Former Deputy Minister of Finance Elton Haxhi condemned the informality in our country’s petroleum sector in an interview with A2 Business. The data, he claims, demonstrates that there is informality in quality violations, such as combining it with other items, as well as informality in quantity, sales accuracy, and smuggling.
“The gasoline market is a significant source of revenue for the state budget, whether through indirect taxes or other tariffs. I would argue that it is an informal market; I disagree with the assertion that it is formalized. Events and evidence demonstrate that informality exists in the breach of quality standards, in the mixing of items, in quantity, in the accuracy of sales, and in smuggling.”
Haxhi defends the government’s decision to raise fuel taxes in order to maintain market control.
“Scanning, marking, testing, and relicensing are fees that have been levied to this product owing to the troubles it has had with informality, if we eliminate the part of indirect taxes and the remainder of the tariffs. It is the government’s responsibility to bring this market under control by imposing tariffs.” Because there have been abuses, he has implemented certain safeguards, which we must accept.”
Dael Dervishaj, for his part, accepts the inferior quality of oil, but blames the government for the higher expenses, which he claims stem from privatization and concessions.
“I concur with Haxhi that the quality of oil is poor; yet, what the pumps indicate is not disregarded. Many of these services, however, have been privatized as a result of concessions to private firms. In the end , the price of oil has risen as a result of this. This is a question of government competency, as the government cannot deliver a function and must outsource it to a private sector, which incurs additional expenses.

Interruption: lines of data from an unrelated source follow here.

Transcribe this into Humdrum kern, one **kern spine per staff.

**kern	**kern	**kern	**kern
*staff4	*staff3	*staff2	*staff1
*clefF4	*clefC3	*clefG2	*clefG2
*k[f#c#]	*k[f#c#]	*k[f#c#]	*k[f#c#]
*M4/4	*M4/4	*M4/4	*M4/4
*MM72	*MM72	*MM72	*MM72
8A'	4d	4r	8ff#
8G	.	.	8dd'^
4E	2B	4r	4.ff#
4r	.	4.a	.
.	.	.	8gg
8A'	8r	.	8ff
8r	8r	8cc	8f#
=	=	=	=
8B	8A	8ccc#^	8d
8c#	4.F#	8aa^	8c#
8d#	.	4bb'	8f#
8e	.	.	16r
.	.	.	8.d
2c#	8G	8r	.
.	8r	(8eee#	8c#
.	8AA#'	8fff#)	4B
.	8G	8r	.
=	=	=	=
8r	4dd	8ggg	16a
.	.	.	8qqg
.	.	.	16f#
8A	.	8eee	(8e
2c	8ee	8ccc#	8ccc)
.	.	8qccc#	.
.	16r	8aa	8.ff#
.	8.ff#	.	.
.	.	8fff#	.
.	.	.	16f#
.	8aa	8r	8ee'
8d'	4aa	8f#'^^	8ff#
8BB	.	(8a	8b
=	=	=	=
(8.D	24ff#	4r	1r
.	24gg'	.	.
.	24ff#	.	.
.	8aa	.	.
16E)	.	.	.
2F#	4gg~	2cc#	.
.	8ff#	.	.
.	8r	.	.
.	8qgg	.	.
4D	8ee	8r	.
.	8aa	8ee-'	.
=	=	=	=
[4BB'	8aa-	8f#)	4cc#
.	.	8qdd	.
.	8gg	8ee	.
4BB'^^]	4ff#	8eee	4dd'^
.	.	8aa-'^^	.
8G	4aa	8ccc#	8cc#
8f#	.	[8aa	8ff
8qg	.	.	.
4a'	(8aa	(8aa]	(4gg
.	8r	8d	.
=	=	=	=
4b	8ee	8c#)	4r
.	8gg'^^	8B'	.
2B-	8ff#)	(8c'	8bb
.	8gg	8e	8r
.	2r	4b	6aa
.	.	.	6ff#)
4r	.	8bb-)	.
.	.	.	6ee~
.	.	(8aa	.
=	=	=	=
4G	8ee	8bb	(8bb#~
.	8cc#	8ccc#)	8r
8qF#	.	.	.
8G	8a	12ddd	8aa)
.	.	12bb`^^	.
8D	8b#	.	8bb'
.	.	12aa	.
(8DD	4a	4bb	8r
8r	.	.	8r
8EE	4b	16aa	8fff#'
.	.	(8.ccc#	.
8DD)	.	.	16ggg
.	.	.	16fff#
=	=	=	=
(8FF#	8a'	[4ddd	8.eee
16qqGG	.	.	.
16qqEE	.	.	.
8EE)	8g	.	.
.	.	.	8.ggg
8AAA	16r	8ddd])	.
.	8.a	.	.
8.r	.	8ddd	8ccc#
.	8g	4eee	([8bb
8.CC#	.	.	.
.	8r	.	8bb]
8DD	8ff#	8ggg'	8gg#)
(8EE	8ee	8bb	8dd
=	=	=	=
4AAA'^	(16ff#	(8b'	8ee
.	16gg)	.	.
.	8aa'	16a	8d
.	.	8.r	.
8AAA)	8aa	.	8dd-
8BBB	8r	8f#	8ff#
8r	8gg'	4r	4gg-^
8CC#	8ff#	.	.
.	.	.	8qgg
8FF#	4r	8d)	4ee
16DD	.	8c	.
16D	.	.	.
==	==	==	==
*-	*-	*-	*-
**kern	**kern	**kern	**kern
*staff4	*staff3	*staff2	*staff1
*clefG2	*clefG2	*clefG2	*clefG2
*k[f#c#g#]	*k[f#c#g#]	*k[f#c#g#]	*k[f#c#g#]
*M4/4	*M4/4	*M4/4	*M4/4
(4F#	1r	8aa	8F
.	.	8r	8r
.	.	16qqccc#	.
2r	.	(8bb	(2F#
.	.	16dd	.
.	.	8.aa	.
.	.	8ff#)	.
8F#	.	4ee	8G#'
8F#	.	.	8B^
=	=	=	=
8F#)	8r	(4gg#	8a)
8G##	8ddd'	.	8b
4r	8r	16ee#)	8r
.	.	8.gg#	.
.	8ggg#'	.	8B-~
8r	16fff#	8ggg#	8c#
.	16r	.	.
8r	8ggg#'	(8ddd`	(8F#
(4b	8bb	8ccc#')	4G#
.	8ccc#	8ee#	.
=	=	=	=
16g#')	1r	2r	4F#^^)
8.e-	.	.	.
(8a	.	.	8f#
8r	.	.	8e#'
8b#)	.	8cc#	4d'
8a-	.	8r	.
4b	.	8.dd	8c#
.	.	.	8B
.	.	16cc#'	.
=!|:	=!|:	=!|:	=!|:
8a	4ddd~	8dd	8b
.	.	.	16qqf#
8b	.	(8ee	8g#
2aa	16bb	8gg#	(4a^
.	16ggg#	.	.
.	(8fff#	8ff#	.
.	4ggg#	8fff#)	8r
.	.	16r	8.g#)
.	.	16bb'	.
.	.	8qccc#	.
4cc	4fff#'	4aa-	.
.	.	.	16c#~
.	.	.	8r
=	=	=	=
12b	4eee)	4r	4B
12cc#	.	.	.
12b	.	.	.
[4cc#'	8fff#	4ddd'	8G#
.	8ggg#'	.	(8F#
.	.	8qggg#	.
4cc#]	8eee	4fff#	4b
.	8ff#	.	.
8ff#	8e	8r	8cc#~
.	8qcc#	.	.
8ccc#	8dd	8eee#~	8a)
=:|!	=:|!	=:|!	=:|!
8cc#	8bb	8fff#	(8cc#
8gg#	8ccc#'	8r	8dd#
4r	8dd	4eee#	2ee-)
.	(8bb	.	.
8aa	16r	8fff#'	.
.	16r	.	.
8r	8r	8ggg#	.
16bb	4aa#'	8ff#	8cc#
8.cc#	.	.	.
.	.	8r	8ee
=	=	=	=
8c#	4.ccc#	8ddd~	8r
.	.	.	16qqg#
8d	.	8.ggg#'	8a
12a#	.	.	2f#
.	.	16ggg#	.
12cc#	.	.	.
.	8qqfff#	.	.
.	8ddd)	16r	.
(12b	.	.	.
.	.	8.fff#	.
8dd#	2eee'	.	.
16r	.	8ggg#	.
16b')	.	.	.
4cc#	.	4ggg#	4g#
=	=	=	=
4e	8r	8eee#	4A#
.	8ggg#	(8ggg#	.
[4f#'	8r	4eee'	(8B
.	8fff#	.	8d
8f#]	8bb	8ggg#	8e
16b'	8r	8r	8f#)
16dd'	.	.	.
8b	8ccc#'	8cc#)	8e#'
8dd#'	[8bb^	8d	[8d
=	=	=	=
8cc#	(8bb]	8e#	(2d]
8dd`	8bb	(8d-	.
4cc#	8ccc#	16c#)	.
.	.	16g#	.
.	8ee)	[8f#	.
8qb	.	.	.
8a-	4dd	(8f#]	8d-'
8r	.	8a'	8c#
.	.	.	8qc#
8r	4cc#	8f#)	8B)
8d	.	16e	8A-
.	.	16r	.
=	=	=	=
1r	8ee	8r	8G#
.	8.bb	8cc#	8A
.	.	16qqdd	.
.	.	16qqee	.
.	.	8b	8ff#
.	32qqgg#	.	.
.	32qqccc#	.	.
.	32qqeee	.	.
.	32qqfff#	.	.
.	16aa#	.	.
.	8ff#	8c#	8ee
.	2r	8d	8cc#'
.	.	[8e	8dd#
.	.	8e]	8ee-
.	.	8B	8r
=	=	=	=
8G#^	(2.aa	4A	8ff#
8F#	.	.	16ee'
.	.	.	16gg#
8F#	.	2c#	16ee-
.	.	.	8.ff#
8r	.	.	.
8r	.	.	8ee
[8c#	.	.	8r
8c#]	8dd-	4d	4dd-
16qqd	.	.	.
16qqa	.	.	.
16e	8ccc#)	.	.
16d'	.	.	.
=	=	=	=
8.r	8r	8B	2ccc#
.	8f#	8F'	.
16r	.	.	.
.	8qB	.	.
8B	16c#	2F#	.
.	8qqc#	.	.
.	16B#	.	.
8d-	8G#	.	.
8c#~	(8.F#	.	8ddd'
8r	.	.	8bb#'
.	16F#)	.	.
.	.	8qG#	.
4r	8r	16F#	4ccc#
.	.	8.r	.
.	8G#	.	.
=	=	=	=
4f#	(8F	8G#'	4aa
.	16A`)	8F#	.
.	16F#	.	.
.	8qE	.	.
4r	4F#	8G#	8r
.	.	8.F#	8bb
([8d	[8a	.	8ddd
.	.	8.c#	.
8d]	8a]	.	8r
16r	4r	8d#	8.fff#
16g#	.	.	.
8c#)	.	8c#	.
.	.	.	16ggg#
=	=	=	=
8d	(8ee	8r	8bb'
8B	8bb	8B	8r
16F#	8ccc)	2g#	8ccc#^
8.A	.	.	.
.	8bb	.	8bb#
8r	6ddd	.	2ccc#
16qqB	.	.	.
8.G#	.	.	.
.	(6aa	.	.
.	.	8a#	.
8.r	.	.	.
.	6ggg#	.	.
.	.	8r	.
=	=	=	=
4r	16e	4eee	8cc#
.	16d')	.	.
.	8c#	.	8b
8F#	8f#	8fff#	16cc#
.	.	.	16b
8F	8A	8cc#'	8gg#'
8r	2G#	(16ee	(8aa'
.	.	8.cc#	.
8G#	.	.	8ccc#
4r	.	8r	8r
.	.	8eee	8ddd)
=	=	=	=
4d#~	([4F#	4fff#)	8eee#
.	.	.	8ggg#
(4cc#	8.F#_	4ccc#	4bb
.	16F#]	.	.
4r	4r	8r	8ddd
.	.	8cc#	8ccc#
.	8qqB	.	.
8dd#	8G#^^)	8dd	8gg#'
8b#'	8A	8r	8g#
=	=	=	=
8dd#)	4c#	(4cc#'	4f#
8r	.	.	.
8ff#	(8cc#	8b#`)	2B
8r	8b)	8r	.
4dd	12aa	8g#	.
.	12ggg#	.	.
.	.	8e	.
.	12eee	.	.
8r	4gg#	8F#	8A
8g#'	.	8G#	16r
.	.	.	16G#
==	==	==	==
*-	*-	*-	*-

Dervishi: The economy is being impacted by rising gasoline prices. Citizens carry the burden
Increased gasoline prices trigger a chain reaction that impacts not only drivers, but all citizens and the country’s economy as a whole. This is what Dael Dervishi, a petroleum specialist, stated in the A2 Business studio. According to him, collecting taxes on oil is quite simple and practical due to the regulated market.
“It is simple and practical to collect oil taxes. It is one of the most structured marketplaces in the gasoline industry, making it simple to compute the amount of oil delivered and profit tax payable. Oil has an impact not just on drivers, but on the entire economy. It has an impact on a country’s consumption and economic growth, resulting in a chain reaction. The consequences are felt by all citizens.”
Dervishi advocates a range of measures while warning about growing prices. He believes the government should do a thorough investigation into the impact of taxation and budgeting.
“To choose which areas to act in, I believe the government should do a thorough investigation. The government’s budget prediction should conclude with the same outcome; if it will remove them from oil, it should determine which pocket to take them from. It’s possible that certain taxes will be impacted. Northern Macedonia is the region’s most successful system, as we indicated. A number of reforms are necessary till we get there. Several regulatory bodies exist. We do not have RMV’s legal, regulatory, or monitoring infrastructure. Short-term remedies do not need a sequence of adjustments.”
“Extra expenses from concessions,” Bardhi says, “only the government gets fined if the agreements with them are breached.”
The higher gasoline costs, according to economic analyst Bardh Sejdarasi, are also owing to the fuel concession corporations, over which the state has no control. He said in the A2 Business studio that breaking the concession agreements is impossible since the punishment solely applies to the government, not the corporation.
“We should be conscious that informality exists, but the concessions and controls that this market imposes are clear. The scanning component is also one of the causes for the price rise. The discovery of a breach with the gasoline, as well as the marking of the fuel, has never occurred, although we have not heard of any concerns regarding the quality. There has been a rise in the cost of pump testing. In the globe, measuring efficiency is examined every two years, but Albania’s concession agreement requires them to test twice a year. What occurs in Albania is that a portion of all enterprises with the right to concession on certain indicators face increased costs. But it doesn’t stop there. There is nothing the state can do about it, and there are concession agreements that cannot be reduced or terminated. The finance ministry sought to abolish the scanning fee, but breaching the Rapiskan contract cost the Albanian government $ 385 million at the time, which had to be paid immediately. The administration came up with another solution: it transferred 210 million euros to the budget, which would be utilized for the duration of the deal. Breaking the concession agreements is difficult since they have been replicated in such a way that the punishment solely applies to the government.”
In these circumstances, when asked if the government can intervene in other taxes that aren’t related to concession companies, Bardhi says: “In my opinion, it is impossible; first, it can’t be played with taxes like football; second, the government has a fiscal revenue plan where we’re accused that the measure of fiscal revenue in relation to GDP hasn’t yet reached the government target, and when we try this, we say chan.”